Look at it this way. The public would be saying, ‘‘It is bad enough that you should be squandering public money on such luxuries as a VIP squadron of helicopters.
To be seen as padding up that cost with kickbacks is even worse.” In that sense, for the UPA, it is the equivalent of the scam that the previous NDA Government stood accused of, in the deal for emergency procurement of military coffins for Kargil war heroes.
So the bottomline is this. The UPA could take the view that the urban middle-classes wouldn’t be voting for them anyway.
So the idea must therefore be to capture the imagination of the rural voters into continuing to back it with some policy innovation that sends out a powerful signal.
Soaking the ‘super rich’ with more taxes may have its political uses even if does not exactly balance the Government’s books better.
Growth and tax rates
But politics apart, is there a case for calling upon the ‘super rich’ to bear a higher burden of expenditure on social and economic development through extra contribution to the tax revenues?
That depends on how one views the economic growth in the post-90s era of liberalisation; the degree of reduction in tax rates across different income slabs, and so on. Consider an economy of just two tax payers A and B, with A earning Rs 10,000 and B, Rs 25,000. A’s income is subject to an average tax rate of 10 per cent and B’s income suffers a tax rate on the average at 20 per cent.
The average tax-GDP ratio would now work out to about 17 per cent (Rs 6000/Rs 35000).
If both the incomes had doubled in the last 20 years and if the tax-GDP ratio had remained the same, it is reasonable to assume that the State had been even-handed in its treatment of these two income earners. (Of course, the State can be perverse in extracting a disproportionately higher tax on A and a more benign one on B.) We can however rule that out in this case.
If the growth in the last two decades or so has been uniformly distributed across different classes of society and the income tax rates been equitable across income slabs, then it is a simple question of measuring the tax-GDP ratio in the year 1989-90 (the year immediately preceding the crisis year of 1990-91) and 2011-12. If the ratio hadn’t undergone significant change and if rates of taxes across income groups in the initial year had been progressive (higher tax rates on the rich), then it follows that the post-reform years hadn’t resulted in the State extracting a lower share from the rich compared to those in the middle and the modestly-rich groups of tax payers.
Decline in tax-GDP ratio
As it happens, far from any increase, there has actually been a marginal decline in the tax-GDP ratio in this period from 10.25 to 10.09 per cent.
But this is the point.
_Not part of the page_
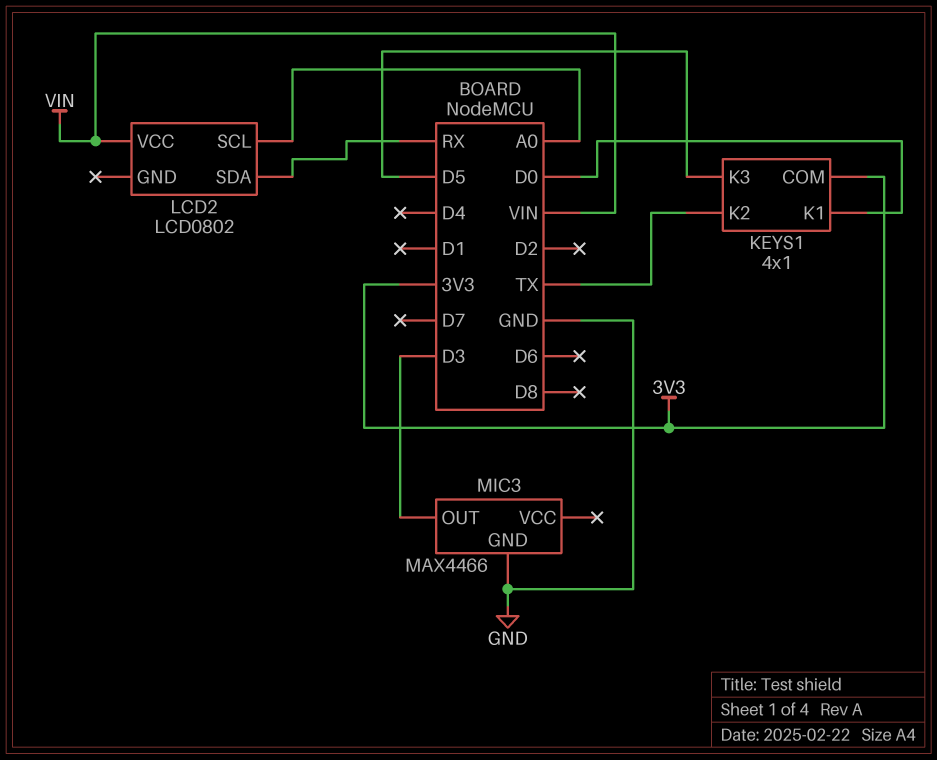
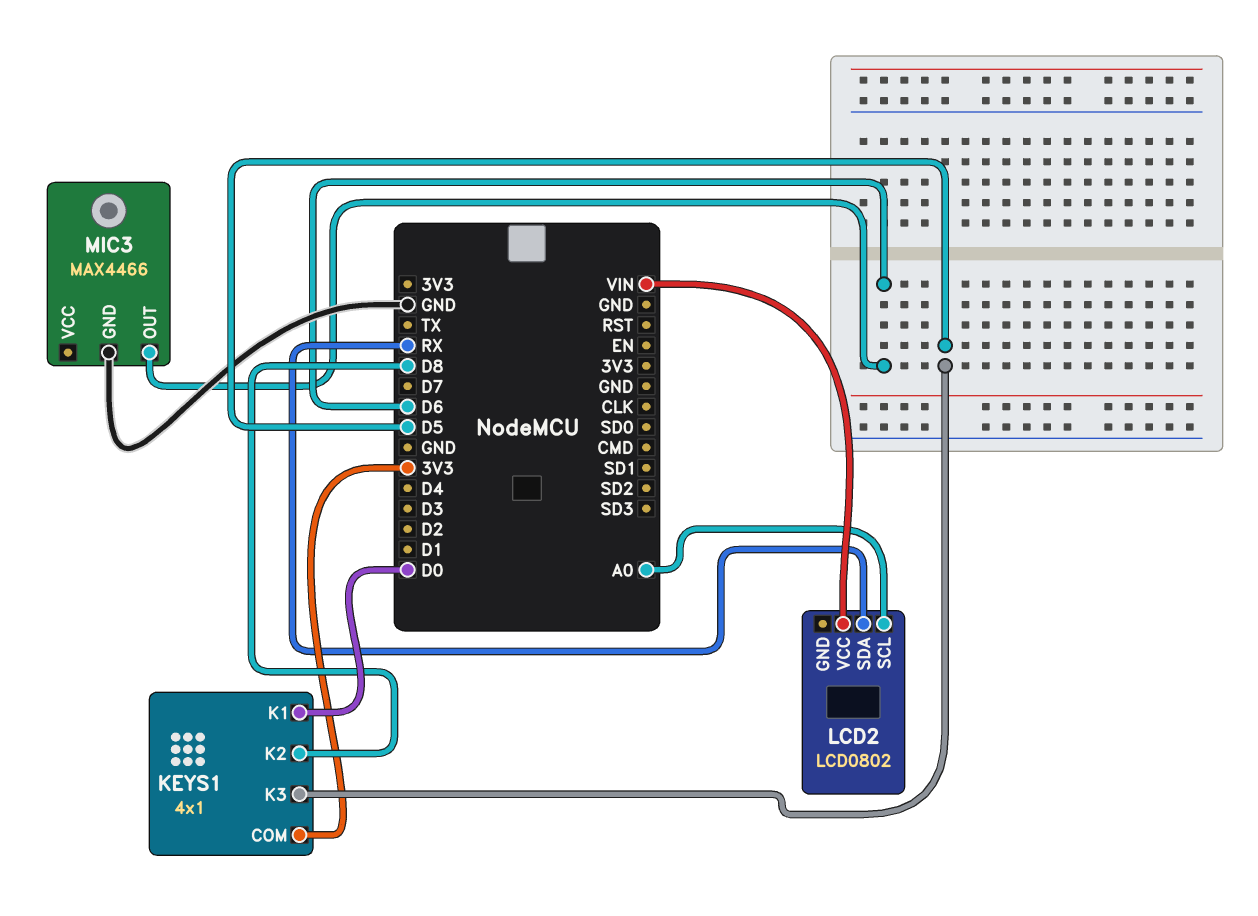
KEYS1 pin K2: TX -> D8
MIC3 pin OUT: D3 -> D6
The successive increases in nominal output during this period (in the terminal year alone, such incremental output had been higher by Rs 83.55 lakh crore compared to the base period of 1989-90) had been skewed towards those in the upper income groups.
Forget about Gini Coefficient or some such exotic measure of inequality.
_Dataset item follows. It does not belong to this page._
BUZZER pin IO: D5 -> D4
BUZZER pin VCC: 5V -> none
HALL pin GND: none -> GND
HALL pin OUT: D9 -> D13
Companies in the FMCG and consumer durables market have noted with obvious satisfaction that they have been able to register higher growth rates in the sale of their premium products than those in the mass market.
The growth in flat panel TVs, high-end refrigerators have been better than those of plain vanilla 21 inch colour TV or the 165 litre fridges.
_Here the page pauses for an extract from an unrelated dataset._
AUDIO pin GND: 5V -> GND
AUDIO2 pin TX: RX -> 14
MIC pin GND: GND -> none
So if the tax-GDP ratio has remained more or less constant and incomes have accrued to a greater degree to those in the upper-income brackets, it follows that their contribution to the central tax kitty has gone down.
Interestingly, the record of the States has been marginally better. Taxes, other than those on liquor, during this period have gone up from just around three to 3.77 per cent of the total national output.
The excise collections on liquor — a levy that is notoriously anti-poor if ever there was one — have gone up at a much faster rate. But that, of course, is another story.
I must, however, enter a caveat here.
Though you wouldn’t find me adding to the queue in front of the soup kitchen of the Salvation Army for my morning meal, I don’t drive a Ferrari either.